Maybe this is what happens when I read too much of the Guardian and UK press, but the stream of pieces over the past few months about a potential Tobin tax being introduced is finally starting to excite me.
Call it a Tobin tax, call it a currency transaction levy, call it sterling stamp duty, the point is that maybe, just maybe, momentum is reaching a critical mass to make it happen. It’s a straightforward idea: a small levy (say 0.005%) on international currency transactions. The original intention when proposed by economist James Tobin in the 1970s was to throw some sands in the wheels of international finance, to slow down the kind of ‘mad money’ of large capital movements apparent even then, and that was to turn financial uncertainty into crisis in Southeast Asia in 1997-8. But now it’s being mooted also as a fundraising scheme, one of many new methods of innovative finance to supplement conventional overseas development aid (ODA) in meeting the Millennium Development Goals, AIDS treatment, climate change adaptation, and so on.

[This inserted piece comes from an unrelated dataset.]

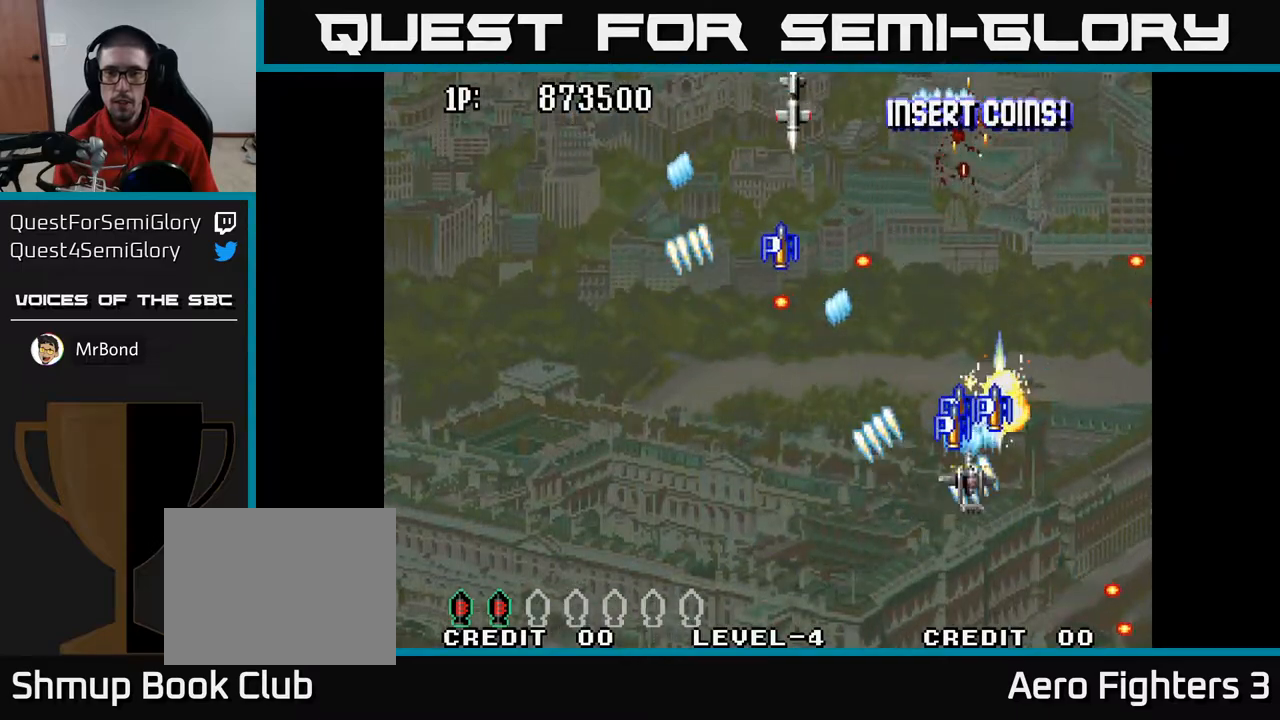
{"buttons": ["A", "DPAD_DOWN"], "left_stick": "center", "right_stick": "center", "events": [[83, "DPAD_LEFT", "up"], [250, "DPAD_LEFT", "down"], [300, "DPAD_UP", "up"], [350, "DPAD_DOWN", "down"], [433, "DPAD_LEFT", "up"]]}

It strikes a personal chord not just because it dredges up a splintered memory of high school economics, but because just a couple of years ago I attended the launch of a report at the House of Commons by a group of MPs seeking to revitalize the idea. Sterling stamp duty, we called it, to avoid people instinctively reaching for old memories evoked by ‘Tobin tax’. The reply from Chancellor Alistair Darling at the time said: “we remain of the view that there would be significant legal, economic and technical problems in introducing such a tax”.
Fast forward just over two years later, and Messrs Sarkozy and Brown are climbing all over each other to push the idea up the G20 agenda. The Guardian’s Larry Elliot has been a consistent advocate of the idea in his columns and French foreign minister Bernard Kouchner was also a well-known supporter, but perhaps the first real big shift in the political terrain came last August with Lord Turner, chair of the Financial Services Authority publicly backing the idea. Some things are all right and good, but it takes the right person to say it – and for an establishment figure at the heart of British finance to do so make a difference. Cue sudden media and political interest at the G20 Pittsburgh summit, IMF studies, Gordon Brown’s public support, Commonwealth discussion, Democrat interest, Copenhagen COp15, and now – the British minister responsible for the City of London and a bit more sound and light after Obama’s plans to reform financial services and Wall Street.

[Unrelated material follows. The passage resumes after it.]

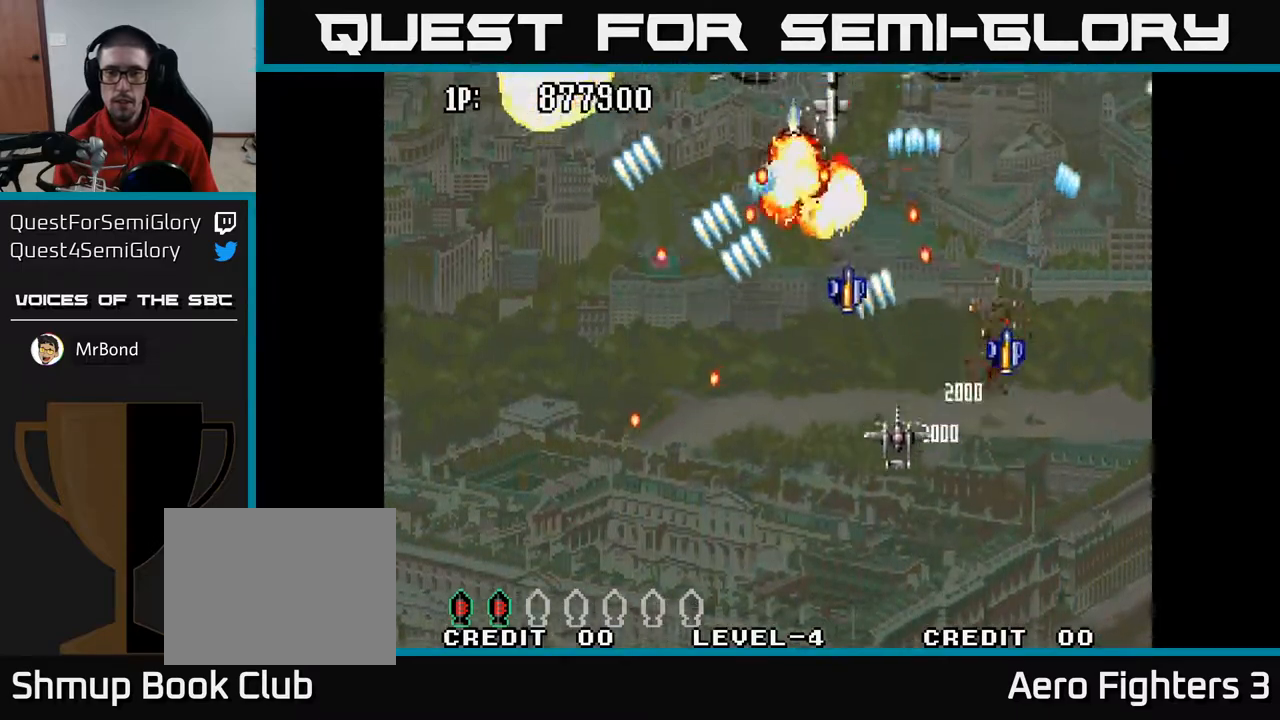
{"buttons": ["A", "DPAD_LEFT"], "left_stick": "center", "right_stick": "center", "events": [[200, "DPAD_LEFT", "down"], [417, "DPAD_DOWN", "up"]]}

There’s still a way to go before this might turn into reality, and I’m not holding my breath yet, but what this burst of activity reminds me is just how much it matters for ideas to resurface at the right time – a certain degree of contingency which is utterly out of our control. 2007 also marked the bicentenary of the abolition of the slave trade by the British Parliament, with tribute paid to campaigners like William Wilberforce (including a really inspiring movie, Amazing Grace) persisting with his convictions despite ridicule and apparently insurmountable odds. But we neglect* that the abolitionist movement achieved what it achieved at that particular time too because of a confluence of various factors, of people acting for reasons other than the moral. Political calculation and the balance of interests, domestic moral reform of a corrupt ruling elite, and the ‘national interest’ of British imperial maintenance at that particular juncture in history, Kaufmann and Pape argue, played more of a role than a conviction of universal human equality. It’s a reminder, it seems to me, that it doesn’t matter why people support particular ideas for reasons other than which we might want them to. All that matters is that we get to the desired end result.
So bankers might back a levy because it gives them a bit of cover against the charge of being ‘socially useless’, and politicians might do so for populist vote-grabbing. We might still be surprised at the quarters from which support comes from. But it’s really nothing to be bothered about.
*Kaufmann, Chaim D. and Robert A. Pape, 1999, “Explaining Costly International Moral Action: Britain’s Sixty-Year Campaign Against the Atlantic Slave Trade”, International Organization, 53(4), pp.631-668.